This is how you earn more by adding value  

 You need 100kgs of maize grain to produce 70kgs of fine maize flour. If you sell each kilogram of flour at sh1,500, this means that you get around sh105,000 from the 70kgs. Comparatively, if you had sold these 100kgs as grain at sh500 each, you would have got sh50,000 from the same. 

In addition to the 70kgs of fine flour, you also retain at least 20kgs of maize bran. With each kilogram going for sh700, this means that this is an additional sh14,000 from the flour, making a total of sh119,000 from the 100kgs of maize. 

Additionally, from every 100kgs of maize grain, there is 25kgs of maize bran after the flour is milled. At sh700 per kilogram, this gives a farmer an additional sh17,500 for every 100kgs. 

Even if a farmer does not have his own flour mill, he can take the grain to the nearest mill.

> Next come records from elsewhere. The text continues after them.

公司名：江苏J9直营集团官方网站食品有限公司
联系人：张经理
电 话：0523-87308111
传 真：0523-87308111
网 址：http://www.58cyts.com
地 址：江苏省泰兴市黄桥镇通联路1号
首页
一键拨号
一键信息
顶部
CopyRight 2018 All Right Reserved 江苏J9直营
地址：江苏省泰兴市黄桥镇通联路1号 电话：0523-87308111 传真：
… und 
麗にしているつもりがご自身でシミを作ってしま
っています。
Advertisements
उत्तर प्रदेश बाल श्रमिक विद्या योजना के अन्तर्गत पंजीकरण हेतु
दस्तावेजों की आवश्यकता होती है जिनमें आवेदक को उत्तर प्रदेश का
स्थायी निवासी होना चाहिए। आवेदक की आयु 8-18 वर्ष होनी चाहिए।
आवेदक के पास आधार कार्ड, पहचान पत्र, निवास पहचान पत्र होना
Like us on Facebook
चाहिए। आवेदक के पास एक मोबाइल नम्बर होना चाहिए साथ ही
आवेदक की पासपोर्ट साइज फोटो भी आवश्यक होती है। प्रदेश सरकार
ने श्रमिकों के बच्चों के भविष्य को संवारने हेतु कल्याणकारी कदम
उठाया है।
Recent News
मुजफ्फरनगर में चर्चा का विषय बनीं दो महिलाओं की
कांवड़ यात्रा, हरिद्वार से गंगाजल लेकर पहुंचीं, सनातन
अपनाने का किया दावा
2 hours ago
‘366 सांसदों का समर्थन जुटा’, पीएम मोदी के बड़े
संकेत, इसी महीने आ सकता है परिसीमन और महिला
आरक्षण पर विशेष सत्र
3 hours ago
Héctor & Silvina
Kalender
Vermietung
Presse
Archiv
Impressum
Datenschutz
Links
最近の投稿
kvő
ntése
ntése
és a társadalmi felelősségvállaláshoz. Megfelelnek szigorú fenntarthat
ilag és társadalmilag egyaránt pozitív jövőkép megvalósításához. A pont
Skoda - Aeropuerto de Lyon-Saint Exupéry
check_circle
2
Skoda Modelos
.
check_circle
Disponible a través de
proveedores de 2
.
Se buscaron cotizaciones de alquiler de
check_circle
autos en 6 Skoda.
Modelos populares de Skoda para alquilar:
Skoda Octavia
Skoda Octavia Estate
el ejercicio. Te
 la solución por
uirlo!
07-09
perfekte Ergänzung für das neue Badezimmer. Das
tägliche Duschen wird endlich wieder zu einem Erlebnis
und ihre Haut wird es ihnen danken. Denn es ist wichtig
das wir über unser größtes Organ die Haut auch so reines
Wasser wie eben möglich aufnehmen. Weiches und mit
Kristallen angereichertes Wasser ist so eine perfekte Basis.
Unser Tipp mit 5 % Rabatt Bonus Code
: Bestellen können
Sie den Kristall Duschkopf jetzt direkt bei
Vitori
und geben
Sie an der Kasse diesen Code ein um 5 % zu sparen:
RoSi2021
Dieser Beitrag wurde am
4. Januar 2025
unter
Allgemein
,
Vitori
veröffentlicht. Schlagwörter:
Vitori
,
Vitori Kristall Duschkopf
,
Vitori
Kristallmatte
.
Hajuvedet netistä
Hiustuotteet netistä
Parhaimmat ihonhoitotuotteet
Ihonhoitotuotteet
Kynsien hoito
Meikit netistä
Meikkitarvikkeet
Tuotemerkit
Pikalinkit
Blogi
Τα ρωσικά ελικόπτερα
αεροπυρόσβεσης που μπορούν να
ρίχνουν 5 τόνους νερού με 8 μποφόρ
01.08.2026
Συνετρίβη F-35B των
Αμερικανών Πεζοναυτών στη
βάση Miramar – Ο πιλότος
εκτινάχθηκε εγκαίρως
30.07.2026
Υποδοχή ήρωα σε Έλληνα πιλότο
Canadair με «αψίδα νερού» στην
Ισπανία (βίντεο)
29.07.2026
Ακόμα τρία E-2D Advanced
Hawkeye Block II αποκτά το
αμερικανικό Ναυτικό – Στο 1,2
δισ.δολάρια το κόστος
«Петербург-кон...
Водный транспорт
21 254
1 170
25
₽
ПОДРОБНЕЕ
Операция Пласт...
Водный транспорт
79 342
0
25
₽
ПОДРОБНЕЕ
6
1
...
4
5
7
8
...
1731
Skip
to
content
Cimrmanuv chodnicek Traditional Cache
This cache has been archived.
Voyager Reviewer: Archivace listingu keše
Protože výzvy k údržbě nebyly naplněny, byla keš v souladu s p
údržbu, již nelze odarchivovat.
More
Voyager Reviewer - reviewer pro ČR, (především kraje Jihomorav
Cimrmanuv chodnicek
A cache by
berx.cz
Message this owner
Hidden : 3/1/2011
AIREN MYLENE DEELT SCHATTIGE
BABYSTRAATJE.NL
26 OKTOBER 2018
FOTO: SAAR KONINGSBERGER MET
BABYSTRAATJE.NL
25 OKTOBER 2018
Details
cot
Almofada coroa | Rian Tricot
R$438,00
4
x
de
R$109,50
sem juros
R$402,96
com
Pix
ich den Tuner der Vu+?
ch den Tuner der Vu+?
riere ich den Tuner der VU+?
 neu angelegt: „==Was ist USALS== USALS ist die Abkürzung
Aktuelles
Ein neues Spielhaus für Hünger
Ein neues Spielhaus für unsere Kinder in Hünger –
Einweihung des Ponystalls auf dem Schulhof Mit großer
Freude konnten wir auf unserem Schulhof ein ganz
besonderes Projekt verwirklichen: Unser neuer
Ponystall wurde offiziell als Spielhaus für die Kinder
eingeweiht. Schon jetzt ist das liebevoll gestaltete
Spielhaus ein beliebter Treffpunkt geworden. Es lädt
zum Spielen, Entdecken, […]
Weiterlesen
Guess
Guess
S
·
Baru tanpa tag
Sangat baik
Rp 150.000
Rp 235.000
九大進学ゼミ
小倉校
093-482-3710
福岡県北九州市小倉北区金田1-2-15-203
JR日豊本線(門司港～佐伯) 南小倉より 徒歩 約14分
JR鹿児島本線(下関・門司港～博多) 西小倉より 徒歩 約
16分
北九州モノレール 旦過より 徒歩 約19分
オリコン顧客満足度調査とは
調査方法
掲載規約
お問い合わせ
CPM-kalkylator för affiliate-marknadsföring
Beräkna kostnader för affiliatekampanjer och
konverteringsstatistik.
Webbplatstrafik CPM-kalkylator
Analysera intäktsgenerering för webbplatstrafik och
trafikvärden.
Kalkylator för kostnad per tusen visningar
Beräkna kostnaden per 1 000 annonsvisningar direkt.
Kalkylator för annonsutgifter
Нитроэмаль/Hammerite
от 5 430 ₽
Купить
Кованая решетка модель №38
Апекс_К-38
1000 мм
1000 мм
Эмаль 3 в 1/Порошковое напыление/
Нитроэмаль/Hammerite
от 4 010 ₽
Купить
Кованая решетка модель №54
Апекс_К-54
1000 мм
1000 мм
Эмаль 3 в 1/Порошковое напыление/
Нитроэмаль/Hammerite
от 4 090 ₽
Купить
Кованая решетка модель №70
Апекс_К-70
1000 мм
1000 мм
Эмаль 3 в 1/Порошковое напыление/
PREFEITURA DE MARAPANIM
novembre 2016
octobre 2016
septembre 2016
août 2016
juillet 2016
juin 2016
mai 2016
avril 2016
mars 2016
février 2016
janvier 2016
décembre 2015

At the mills, a kilogram of flour is milled at between sh150-sh200. This means that if a farmer has 100kgs, he spends sh20,000 on milling the flour.  

This means that his profit reduces by sh20,000 to around sh90,000. This is still much better than selling raw grain.    

On average according to Ministry of Agriculture Animal Industry and Fisheries (MAAIF) statistics, on average, an acre of maize produces 800kgs in Uganda. 

This means if a farmer sells each kilogram at sh500, then he can only earn sh400,000 from his efforts. However, if he added value to the same, he would earn sh90,000 for every 100kgs, which adds up to around sh900,000. 

This means that if a farmer with 15acres sells his maize as flour, he would have 21tons of fine flour and at least sh31m in addition to earnings from maize bran.